Millions of US workers face long commutes each workday, according to a report released today by the US Census Bureau. Over half a million of these workers face commutes of over an hour and a half.
Just over eight percent of US workers have daily commutes of over 60 minutes, and nearly a forth of these workers rely on public transportation. One tenth of all commuters rely on rail travel, whether that be a subway car or train.
“The average travel time for workers who commute by public transportation is higher than that of workers who use other modes,” Brian McKenzie, a Census Bureau statistician, said. “For some workers, using transit is a necessity, but others simply choose a longer travel time over sitting in traffic.”
The state with the most long commuters is New York with 16 percent followed by Maryland and New Jersey both at 15 percent.
Nearly 600,000 are “mega commuters,” people who travel at least 90 minutes and 50 miles to work. The average mega commuter is male, older, married, makes a higher salary, and has a spouse that does not work. Most mega commuters leave the house before 6 am. Unsurprisingly, metro areas with large populations attract larger numbers of metro commuters.

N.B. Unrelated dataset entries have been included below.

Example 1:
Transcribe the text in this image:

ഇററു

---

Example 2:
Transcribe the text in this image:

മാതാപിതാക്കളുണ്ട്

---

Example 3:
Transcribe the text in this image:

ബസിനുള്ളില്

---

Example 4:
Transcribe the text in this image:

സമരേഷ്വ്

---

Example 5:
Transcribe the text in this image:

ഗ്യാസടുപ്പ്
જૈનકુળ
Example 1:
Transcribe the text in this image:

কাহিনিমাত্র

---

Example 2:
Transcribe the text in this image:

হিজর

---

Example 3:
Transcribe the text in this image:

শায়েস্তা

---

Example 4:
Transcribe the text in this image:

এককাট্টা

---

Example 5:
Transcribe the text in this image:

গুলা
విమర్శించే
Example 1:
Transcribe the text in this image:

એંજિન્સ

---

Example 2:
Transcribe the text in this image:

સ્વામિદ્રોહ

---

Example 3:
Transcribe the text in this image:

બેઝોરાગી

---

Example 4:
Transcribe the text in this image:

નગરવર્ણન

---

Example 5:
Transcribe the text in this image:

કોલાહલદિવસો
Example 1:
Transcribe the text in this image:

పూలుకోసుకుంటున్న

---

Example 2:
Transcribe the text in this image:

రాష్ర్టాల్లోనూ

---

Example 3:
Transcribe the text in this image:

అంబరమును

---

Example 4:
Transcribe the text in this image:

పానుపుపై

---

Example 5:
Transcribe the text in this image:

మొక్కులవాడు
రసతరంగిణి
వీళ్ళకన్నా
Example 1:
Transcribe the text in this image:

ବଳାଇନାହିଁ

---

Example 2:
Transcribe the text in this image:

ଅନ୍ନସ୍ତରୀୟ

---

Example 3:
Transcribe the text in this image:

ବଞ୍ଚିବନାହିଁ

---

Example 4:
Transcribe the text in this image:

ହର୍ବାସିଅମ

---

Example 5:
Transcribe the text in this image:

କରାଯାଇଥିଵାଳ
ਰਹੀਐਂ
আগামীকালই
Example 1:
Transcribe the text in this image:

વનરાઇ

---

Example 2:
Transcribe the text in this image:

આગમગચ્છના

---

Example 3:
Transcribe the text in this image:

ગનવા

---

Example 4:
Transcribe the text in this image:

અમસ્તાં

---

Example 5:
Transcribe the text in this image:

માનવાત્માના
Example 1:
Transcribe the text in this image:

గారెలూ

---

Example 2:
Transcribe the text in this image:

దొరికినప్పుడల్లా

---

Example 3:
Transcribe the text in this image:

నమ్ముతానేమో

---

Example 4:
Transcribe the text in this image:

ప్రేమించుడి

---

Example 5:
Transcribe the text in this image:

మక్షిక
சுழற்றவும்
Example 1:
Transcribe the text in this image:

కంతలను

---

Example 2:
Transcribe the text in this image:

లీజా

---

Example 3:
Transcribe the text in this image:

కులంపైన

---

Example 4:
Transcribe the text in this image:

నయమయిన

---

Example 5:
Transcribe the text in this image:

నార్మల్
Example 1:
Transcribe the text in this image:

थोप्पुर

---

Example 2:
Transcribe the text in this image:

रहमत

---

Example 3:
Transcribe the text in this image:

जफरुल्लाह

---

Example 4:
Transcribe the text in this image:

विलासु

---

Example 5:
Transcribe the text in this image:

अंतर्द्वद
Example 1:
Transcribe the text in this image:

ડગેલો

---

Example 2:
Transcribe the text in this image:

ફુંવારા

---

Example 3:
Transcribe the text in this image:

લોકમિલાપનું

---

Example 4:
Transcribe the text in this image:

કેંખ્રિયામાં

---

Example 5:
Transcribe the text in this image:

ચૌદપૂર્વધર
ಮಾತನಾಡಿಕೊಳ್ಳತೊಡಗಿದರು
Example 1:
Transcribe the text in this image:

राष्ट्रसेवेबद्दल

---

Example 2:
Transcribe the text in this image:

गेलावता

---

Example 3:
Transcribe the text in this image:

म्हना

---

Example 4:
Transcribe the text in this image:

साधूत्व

The average one-way commute is 25.5 minutes, with one fourth of workers leaving their county to work. One in ten workers leave their state. Over 70 percent of Washington, D.C.’s, workers live in a different state, with most of them coming from the neighboring states of Virginia and Maryland. As a result, these two states ranked highest among states with workers who travel out-of-state for work.
Only four percent of workers avoid the issue entirely and work from home.
These numbers come from the American Community Survey. Governments and planners use this data to make transportation planning decisions. Marketers and employers also pull on these statistics.
Do you begin each workday with a long commute?